[Data listing — start]

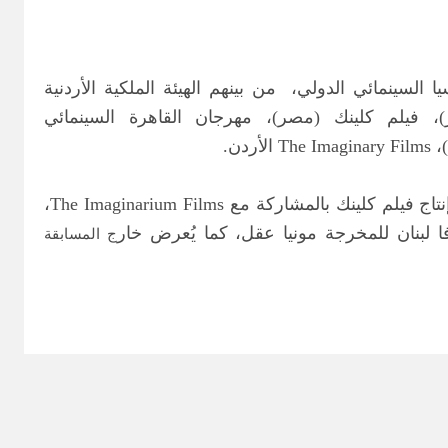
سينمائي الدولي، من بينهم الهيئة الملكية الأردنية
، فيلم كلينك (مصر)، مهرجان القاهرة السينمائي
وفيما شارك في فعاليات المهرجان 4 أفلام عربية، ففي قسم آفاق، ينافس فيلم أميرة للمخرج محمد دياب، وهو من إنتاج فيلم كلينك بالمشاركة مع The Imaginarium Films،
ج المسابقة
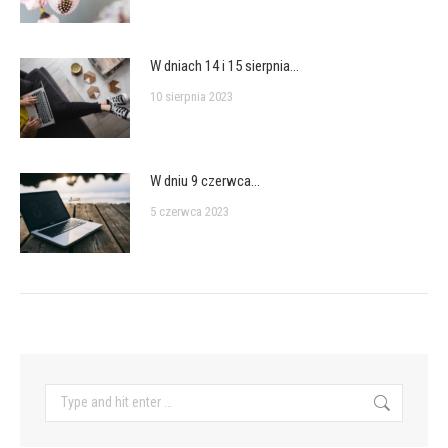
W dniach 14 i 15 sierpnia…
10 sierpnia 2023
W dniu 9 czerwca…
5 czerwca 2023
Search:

[Data listing — finish]

Exercise brief - Pull every line containing "فيلم" from the entries above and copy it.

Answer section -
، فيلم كلينك (مصر)، مهرجان القاهرة السينمائي
وفيما شارك في فعاليات المهرجان 4 أفلام عربية، ففي قسم آفاق، ينافس فيلم أميرة للمخرج محمد دياب، وهو من إنتاج فيلم كلينك بالمشاركة مع The Imaginarium Films،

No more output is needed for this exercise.